Upcoming Audit Reforms: What You Need to Know

The government has been working on a new set of audit reforms that are aimed at making the audit process more efficient and effective. 

Here is what you need to know about them!

What are Audit Reforms?


Audit reforms are changes to the legal and regulatory framework governing corporate audits. These reforms aim to improve financial reporting, enhance shareholder protection, and ensure that audit reports provide reliable evidence of a company’s performance. 

What Changes Does Latest Audit Reforms Include?


The upcoming reforms include initiatives such as: 

1. New Audit Regulator

The Audit, Reporting and Governance Authority (ARGA) is the successor to the Financial Reporting Council (FRC), with a larger scope and more significant authority. For example, ARGA will have the power to divide accountancy firms’ audit functions from their non-audit services. This initiative has been designed to enhance accountability within these large companies while also improving quality assurance processes for stakeholders.

The consultation paper has outlined a broad scope of responsibility for ARGA, with the capability to monitor all components of annual reports and accounts as well as exercise investigatory powers. Additionally, it will keep track of audit committees and be able to impose fines or other sanctions on those who breach directors’ corporate reporting and audit-related duties. In rare cases where necessary, ARGA can even require an expert review at the expense of the company in question.

2. Reporting & Attesting Internal Controls

Despite the initial proposals that would have gone beyond what has been reported, the government’s ultimate plan is to bolster the UK Corporate Governance Code so an explicit statement from directors on assessing their internal controls can be made. This policy change will only apply to premium listed public interest entities (PIEs)

3. Dividends and Capital Maintenance

The government intends to provide more transparency for companies with 750:750 PIEs by requiring them to disclose their total amount of distributable reserves, as well as an explanation from the board concerning their long-term policy on dividends and other shareholder returns. Furthermore, this plan must also include how it will be applied during the current financial year.  In the annual report, directors must explicitly confirm that interim and final dividends paid out during the financial year were legal.

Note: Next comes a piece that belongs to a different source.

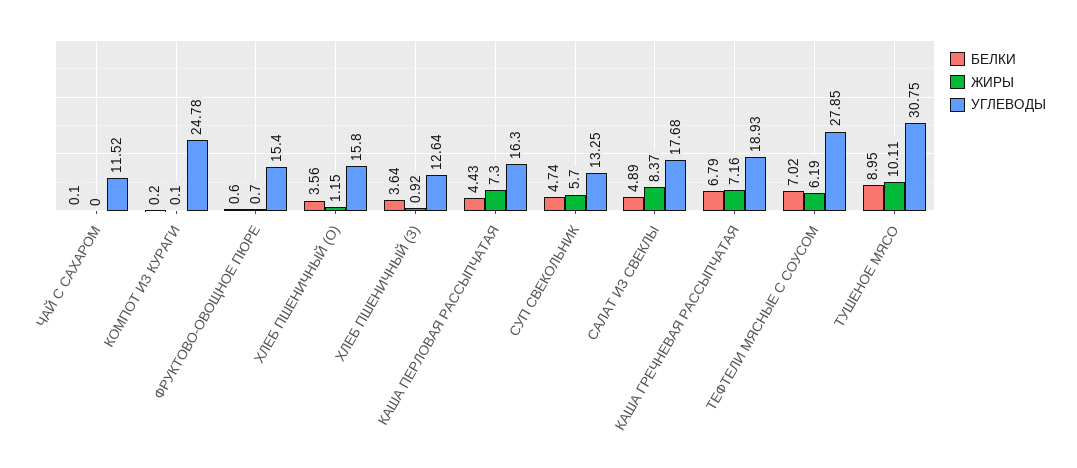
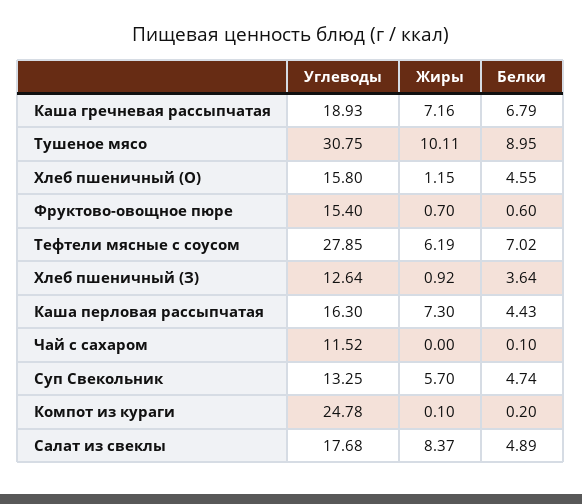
БЕЛКИ, ХЛЕБ ПШЕНИЧНЫЙ (О): 3.56 -> 4.55

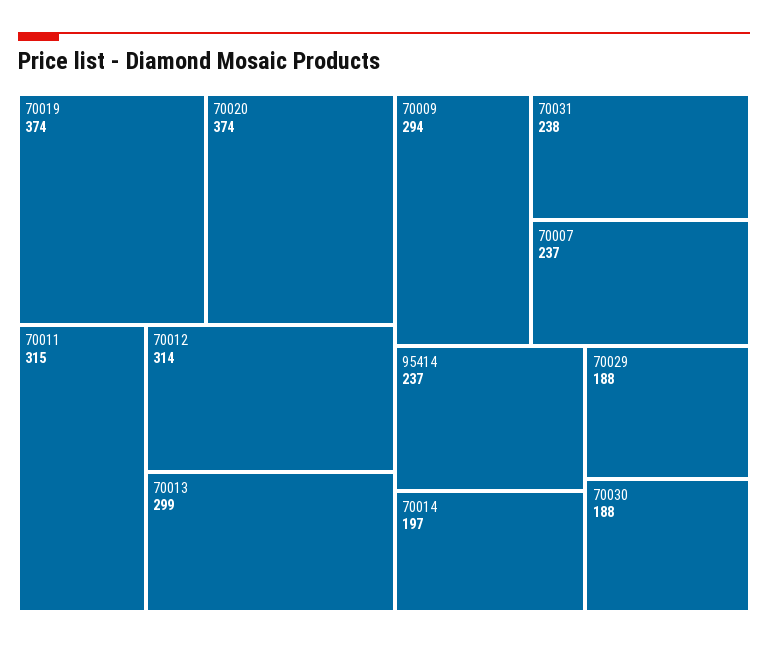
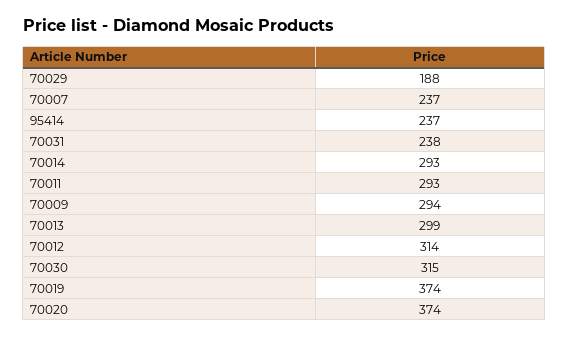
70011: 315 -> 293
70014: 197 -> 293
70030: 188 -> 315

4. Reporting on Resilience

Directors of 750:750 PIEs are mandated to submit an annual resilience statement (comprising the existing going concern and viability statements) that illustrates any matters they judge as a significant challenge for the company’s strength over short, medium, and long-term periods. Additionally, this report should contain an explanation on how directors derived their judgement of materiality.  The government has presented an opportunity for organisations to establish the duration of the medium-term assessment period and perform a minimum of one reverse stress test instead of two.

5. Audit and Assurance Policy

Every three years, 750:750 PIEs must publish an audit and assurance policy along with a yearly implementation report. The government will no longer necessitate a shareholder advisory vote on the policy; however, it must include how stakeholders’ opinions were taken into account. 

6. Fraud Detection

The government’s consultation paper outlines their plan to impose a requirement on 750:750 PIEs’ directors to report all steps taken that target fraud prevention and detection. Directors’ existing reporting responsibilities will remain constant, but auditors are now not obligated to include further information about the statement or the procedures they have used themselves in order to discover any material fraud and evaluate applicable internal controls. 

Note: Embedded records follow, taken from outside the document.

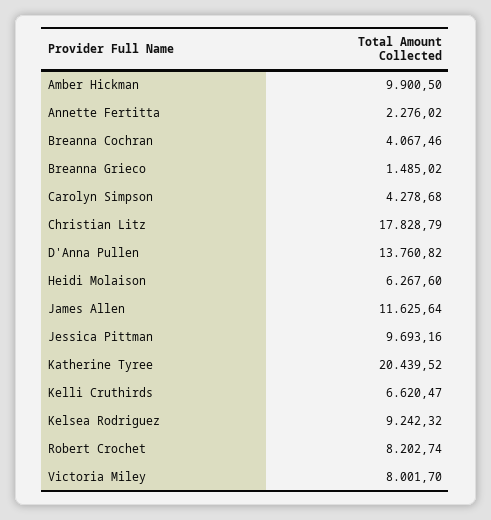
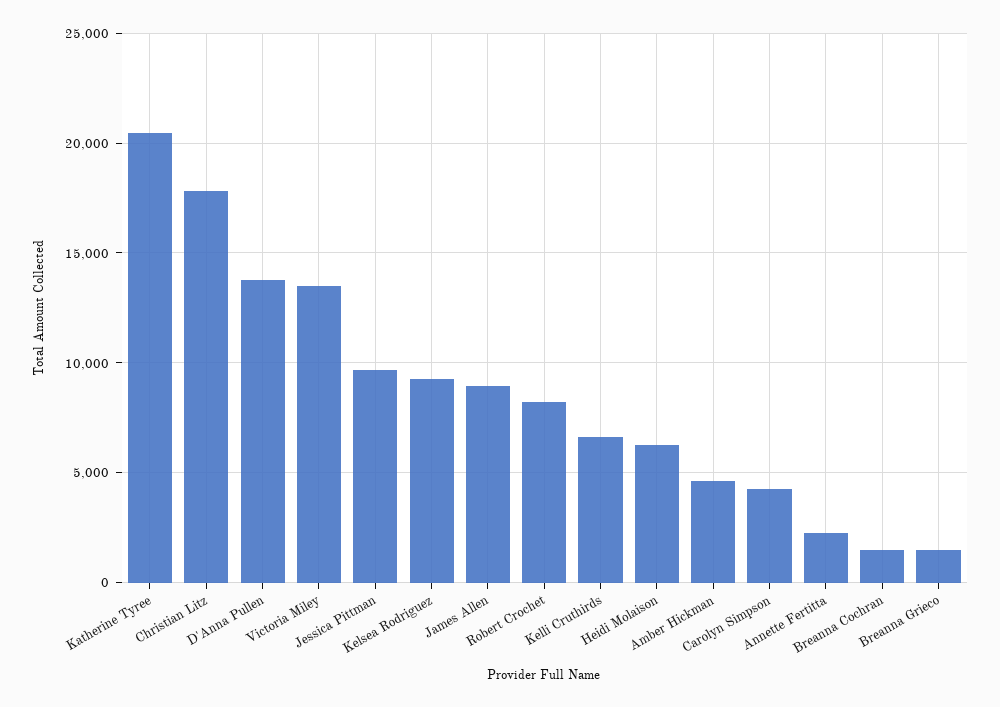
Amber Hickman: 9900.5 -> 4500
Breanna Cochran: 4067.46 -> 1500
James Allen: 11625.64 -> 9000
Victoria Miley: 8001.7 -> 13500

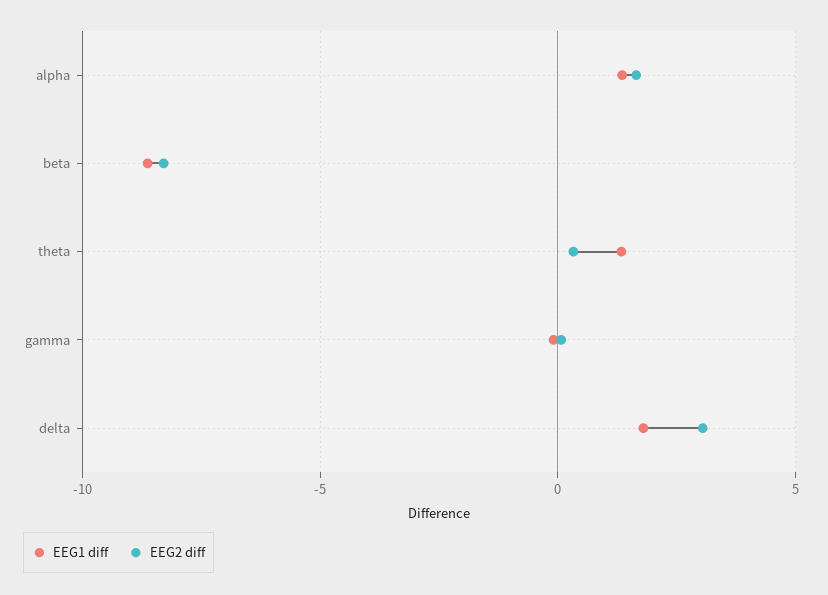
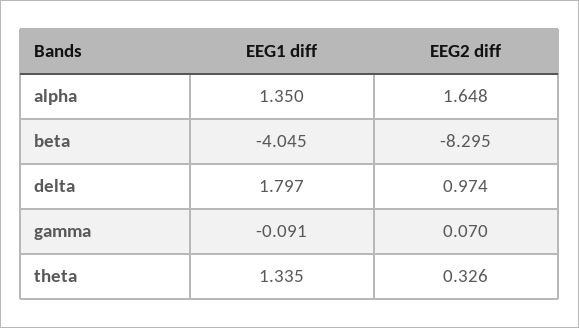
EEG1 diff, beta: -8.5 -> -4.045
EEG2 diff, delta: 3 -> 0.974

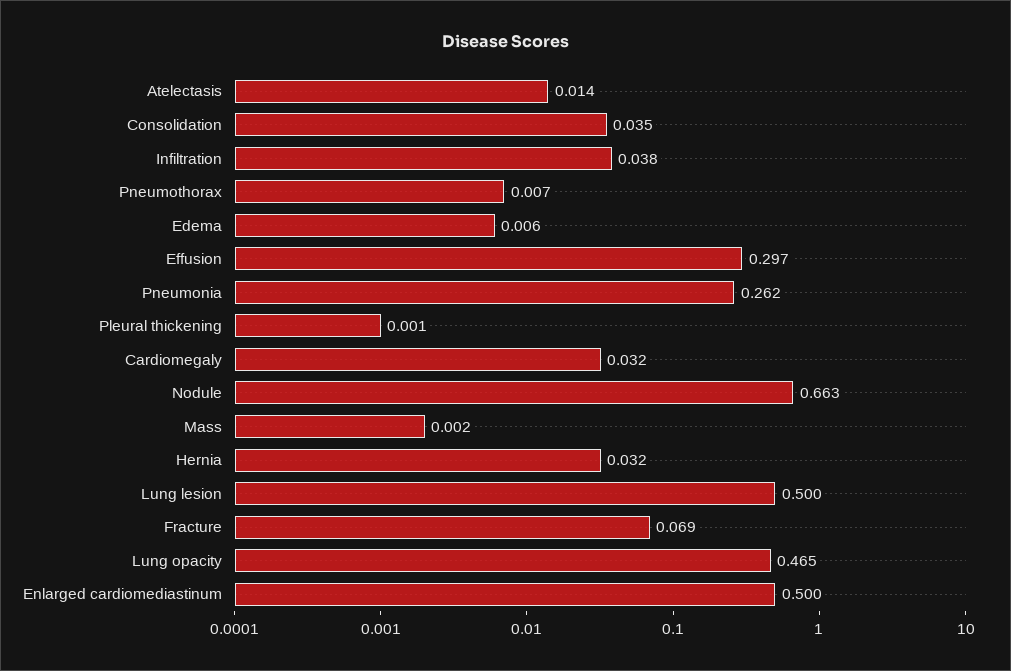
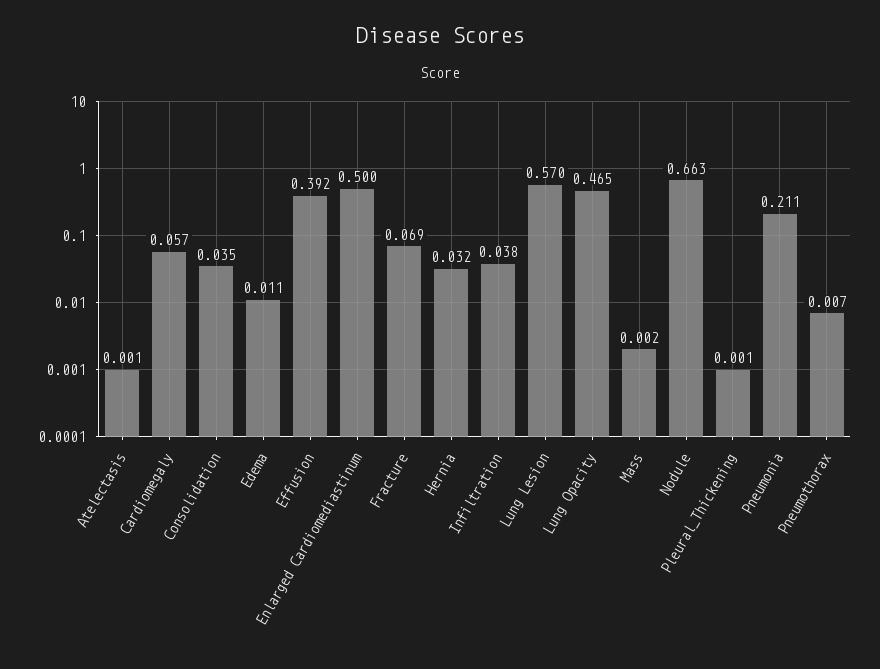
Atelectasis: 0.014 -> 0.001
Edema: 0.006 -> 0.011
Effusion: 0.297 -> 0.392
Pneumonia: 0.262 -> 0.211
Cardiomegaly: 0.032 -> 0.057
Lung lesion: 0.5 -> 0.57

In the interim, the government has asked for a regulator to assess if audit reports should provide more information on the auditor’s work related to internal controls and financial reporting. This area will be monitored closely and additional revisions may be required as needed.

7. New Sanctions for Director Wrongdoing

As predicted, the ARGA will now have enhanced power to look into PIE directors’ negligence of their statutory corporate reporting and audit duties. This includes fines, reprimands, orders to rectify any issues that may arise, declarations of non-compliance and temporary suspensions from serving as a director of a PIE. 

Additionally, these enforcement powers can also be amended to apply towards other types of entities apart from companies if deemed necessary by ARGA authorities.. 

8. Audit Committee & Shared Audit Regime

In an effort to reduce the weight of new pressures on entities that become PIEs solely due to recent size-based thresholds, the government plans not to impose already existing requirements such as audit committee appointment, retendering every 10 years and auditor rotation every 20. As proposed in their consultation paper, for FTSE 350 companies there is a demand for appointing a ‘challenger’ audit firm alongside a larger company responsible for conducting substantial parts of statutory audits. ARGA will vigilantly observe and ensure that the requirements of FTSE 350 audit committees are met regarding the assigning and managing of auditors, as well as take action against directors for any violations. 

9. Audit Profession

As an alternative to the creation of a new audit profession, supervised by ARGA, the government has chosen to mandate that professional bodies must significantly improve their qualifications, skillsets and training for auditors. This will cultivate ‘a more effective and distinctive audit profession’, as well as conditions which facilitate market development in wider external assurance services – such as through mandating PIEs publish an audit & assurance policy.

Conclusion


Overall, these changes are part of a broad effort by the government and ARGA to drive higher standards in corporate governance & audit quality. 

As such, we can expect further regulations that ensure firms comply with audit standards, including improved reporting requirements to give more clarity on the extent and effectiveness of an auditor’s work. These changes will ultimately help ensure that PIEs produce accurate financial records, create greater trust in external assurance services and lead to stronger internal controls.